“Well, William, if you are even half as bright as your siblings…”

It was September 1962. I was late for my first Math 120 class in Arts 100 so tried to enter the huge lecture hall without being noticed. Dean Walter Gage, who had already begun his lecture, stopped and asked me if I was lost. I was so nervous that I could not answer.

“This is Math 120, son. Are you in this class?” he asked.

“I think so,” I replied timidly.

Pulling out the class list, he asked, “name and student number?” I managed to choke out: “Wilson, William Lane, 94621621, Sir.”

“Wilson?” he queried. “Are you a Native Indian, William?”

I was one of the few Native Indians at the university at the time. My brothers and sister had gone before me, but I felt very much alone, especially standing before the famous math teacher.
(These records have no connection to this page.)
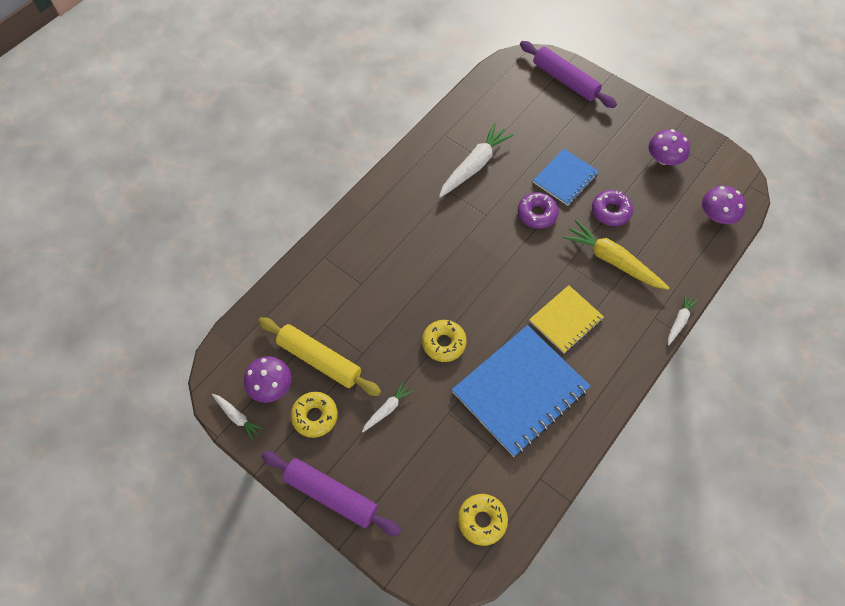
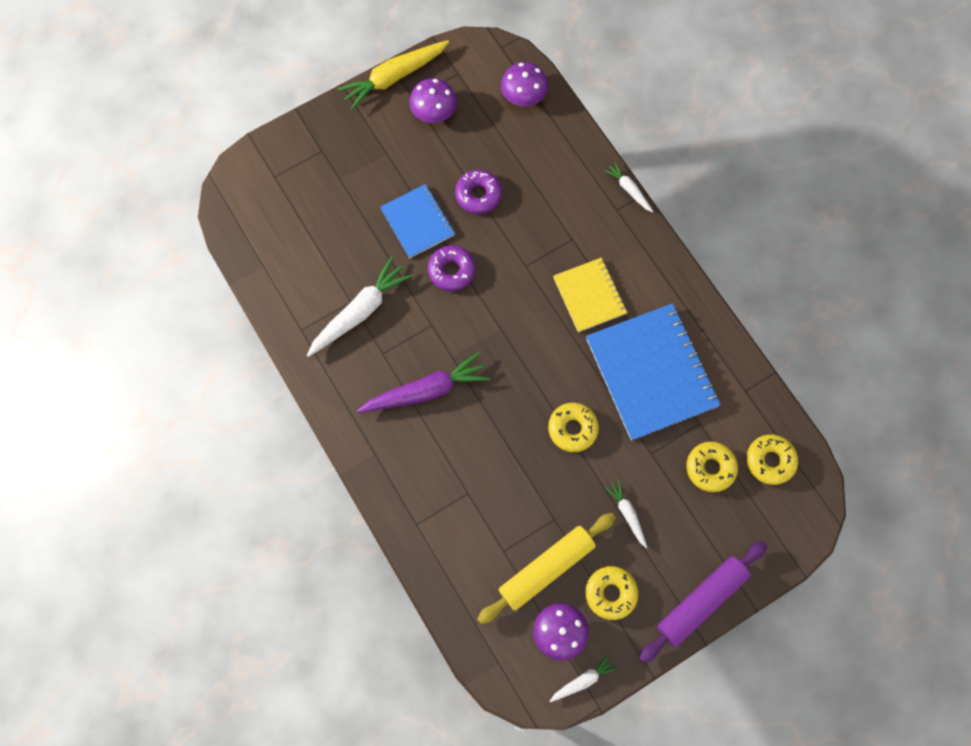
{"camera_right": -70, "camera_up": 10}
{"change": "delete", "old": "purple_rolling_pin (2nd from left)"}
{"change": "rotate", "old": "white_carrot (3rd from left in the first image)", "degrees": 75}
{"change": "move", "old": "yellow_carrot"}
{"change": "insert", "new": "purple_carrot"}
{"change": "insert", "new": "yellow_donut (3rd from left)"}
“Is Reginald Wilson your brother?” he asked.

“Yes sir,” I replied, near tears.

“Then Cal and Donna must be your brother and sister, right?” the Dean asked smiling. “Well, William, if you are even half as bright as your siblings, you will be a great contribution to this class. Now find a seat and with your permission I will continue with the lecture.”

In one brief moment this great man made me feel comfortable in a totally intimidating environment. I was fortunate enough to meet with him many times later, and even be one of many to whom he would lend money to “get by.” It was a seminal moment in my life.